_Exercise details:_
Give back each entry word for word, but drop the images.

_Records to process:_
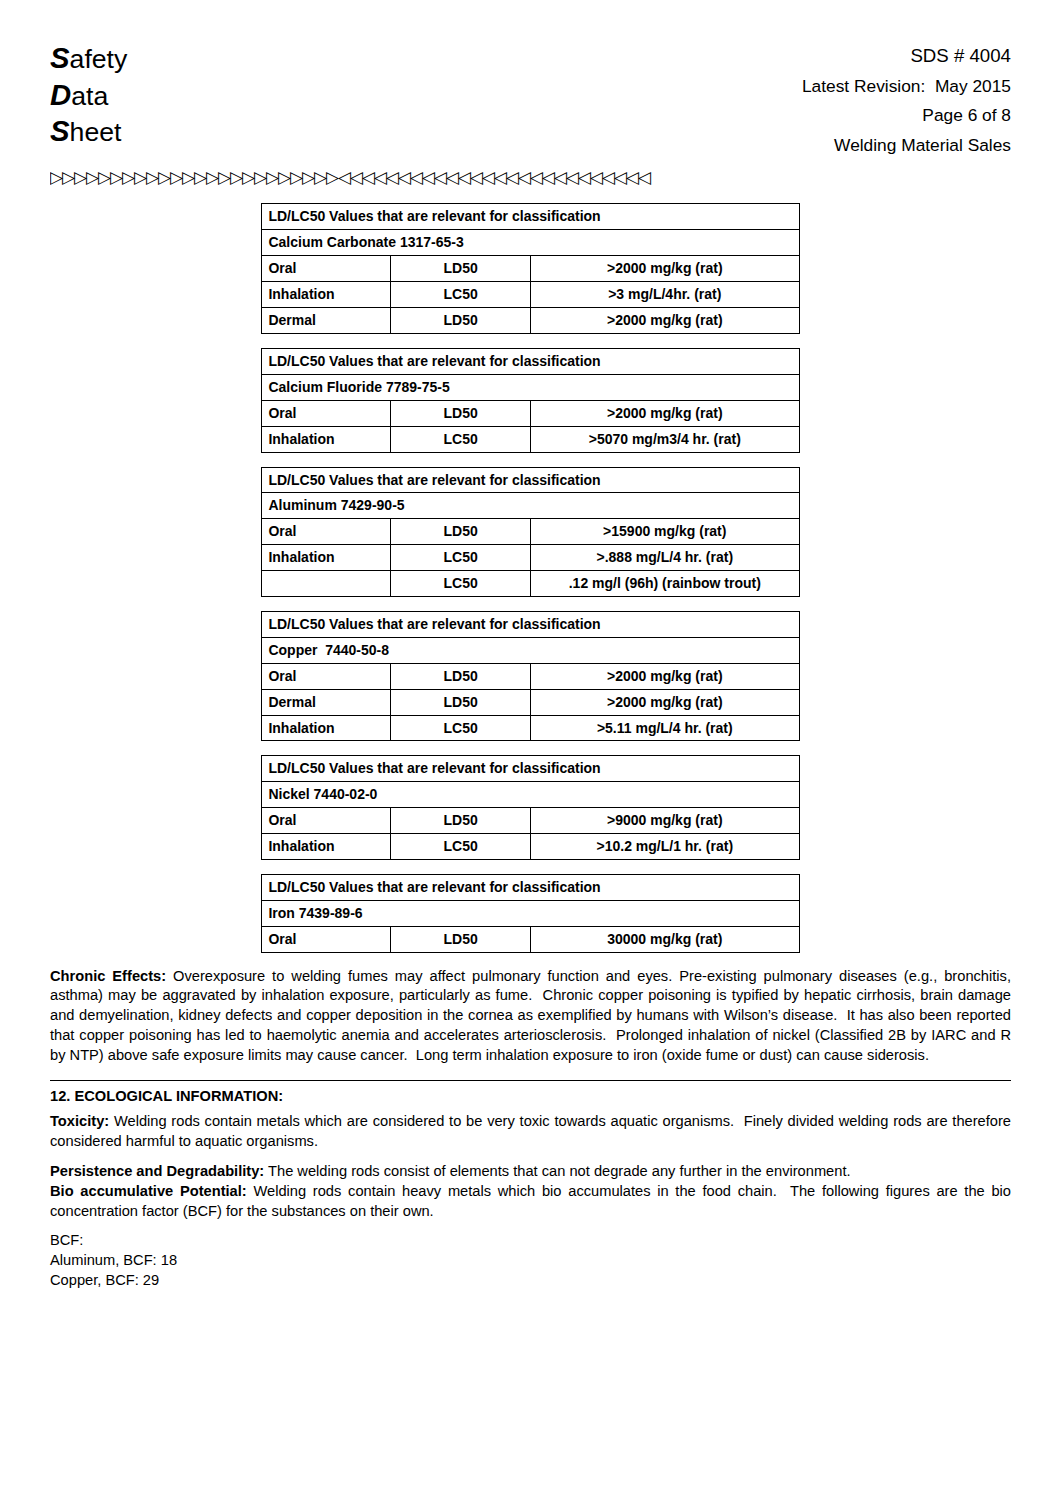Safety Data Sheet
SDS # 4004
Latest Revision: May 2015
Page 6 of 8
Welding Material Sales
▷▷▷▷▷▷▷▷▷▷▷▷▷▷▷▷▷▷▷▷▷▷▷▷◁◁◁◁◁◁◁◁◁◁◁◁◁◁◁◁◁◁◁◁◁◁◁◁◁◁
| LD/LC50 Values that are relevant for classification |
| Calcium Carbonate 1317-65-3 |
| Oral | LD50 | >2000 mg/kg (rat) |
| Inhalation | LC50 | >3 mg/L/4hr. (rat) |
| Dermal | LD50 | >2000 mg/kg (rat) |
| LD/LC50 Values that are relevant for classification |
| Calcium Fluoride 7789-75-5 |
| Oral | LD50 | >2000 mg/kg (rat) |
| Inhalation | LC50 | >5070 mg/m3/4 hr. (rat) |
| LD/LC50 Values that are relevant for classification |
| Aluminum 7429-90-5 |
| Oral | LD50 | >15900 mg/kg (rat) |
| Inhalation | LC50 | >.888 mg/L/4 hr. (rat) |
| | LC50 | .12 mg/l (96h) (rainbow trout) |
| LD/LC50 Values that are relevant for classification |
| Copper 7440-50-8 |
| Oral | LD50 | >2000 mg/kg (rat) |
| Dermal | LD50 | >2000 mg/kg (rat) |
| Inhalation | LC50 | >5.11 mg/L/4 hr. (rat) |
| LD/LC50 Values that are relevant for classification |
| Nickel 7440-02-0 |
| Oral | LD50 | >9000 mg/kg (rat) |
| Inhalation | LC50 | >10.2 mg/L/1 hr. (rat) |
| LD/LC50 Values that are relevant for classification |
| Iron 7439-89-6 |
| Oral | LD50 | 30000 mg/kg (rat) |
Chronic Effects: Overexposure to welding fumes may affect pulmonary function and eyes. Pre-existing pulmonary diseases (e.g., bronchitis, asthma) may be aggravated by inhalation exposure, particularly as fume. Chronic copper poisoning is typified by hepatic cirrhosis, brain damage and demyelination, kidney defects and copper deposition in the cornea as exemplified by humans with Wilson’s disease. It has also been reported that copper poisoning has led to haemolytic anemia and accelerates arteriosclerosis. Prolonged inhalation of nickel (Classified 2B by IARC and R by NTP) above safe exposure limits may cause cancer. Long term inhalation exposure to iron (oxide fume or dust) can cause siderosis.
12. ECOLOGICAL INFORMATION:
Toxicity: Welding rods contain metals which are considered to be very toxic towards aquatic organisms. Finely divided welding rods are therefore considered harmful to aquatic organisms.
Persistence and Degradability: The welding rods consist of elements that can not degrade any further in the environment.
Bio accumulative Potential: Welding rods contain heavy metals which bio accumulates in the food chain. The following figures are the bio concentration factor (BCF) for the substances on their own.
BCF:
Aluminum, BCF: 18
Copper, BCF: 29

_Task solution:_
Safety Data Sheet
SDS # 4004
Latest Revision: May 2015
Page 6 of 8
Welding Material Sales
▷▷▷▷▷▷▷▷▷▷▷▷▷▷▷▷▷▷▷▷▷▷▷▷◁◁◁◁◁◁◁◁◁◁◁◁◁◁◁◁◁◁◁◁◁◁◁◁◁◁
| LD/LC50 Values that are relevant for classification |
| Calcium Carbonate 1317-65-3 |
| Oral | LD50 | >2000 mg/kg (rat) |
| Inhalation | LC50 | >3 mg/L/4hr. (rat) |
| Dermal | LD50 | >2000 mg/kg (rat) |
| LD/LC50 Values that are relevant for classification |
| Calcium Fluoride 7789-75-5 |
| Oral | LD50 | >2000 mg/kg (rat) |
| Inhalation | LC50 | >5070 mg/m3/4 hr. (rat) |
| LD/LC50 Values that are relevant for classification |
| Aluminum 7429-90-5 |
| Oral | LD50 | >15900 mg/kg (rat) |
| Inhalation | LC50 | >.888 mg/L/4 hr. (rat) |
| | LC50 | .12 mg/l (96h) (rainbow trout) |
| LD/LC50 Values that are relevant for classification |
| Copper 7440-50-8 |
| Oral | LD50 | >2000 mg/kg (rat) |
| Dermal | LD50 | >2000 mg/kg (rat) |
| Inhalation | LC50 | >5.11 mg/L/4 hr. (rat) |
| LD/LC50 Values that are relevant for classification |
| Nickel 7440-02-0 |
| Oral | LD50 | >9000 mg/kg (rat) |
| Inhalation | LC50 | >10.2 mg/L/1 hr. (rat) |
| LD/LC50 Values that are relevant for classification |
| Iron 7439-89-6 |
| Oral | LD50 | 30000 mg/kg (rat) |
Chronic Effects: Overexposure to welding fumes may affect pulmonary function and eyes. Pre-existing pulmonary diseases (e.g., bronchitis, asthma) may be aggravated by inhalation exposure, particularly as fume. Chronic copper poisoning is typified by hepatic cirrhosis, brain damage and demyelination, kidney defects and copper deposition in the cornea as exemplified by humans with Wilson’s disease. It has also been reported that copper poisoning has led to haemolytic anemia and accelerates arteriosclerosis. Prolonged inhalation of nickel (Classified 2B by IARC and R by NTP) above safe exposure limits may cause cancer. Long term inhalation exposure to iron (oxide fume or dust) can cause siderosis.
12. ECOLOGICAL INFORMATION:
Toxicity: Welding rods contain metals which are considered to be very toxic towards aquatic organisms. Finely divided welding rods are therefore considered harmful to aquatic organisms.
Persistence and Degradability: The welding rods consist of elements that can not degrade any further in the environment.
Bio accumulative Potential: Welding rods contain heavy metals which bio accumulates in the food chain. The following figures are the bio concentration factor (BCF) for the substances on their own.
BCF:
Aluminum, BCF: 18
Copper, BCF: 29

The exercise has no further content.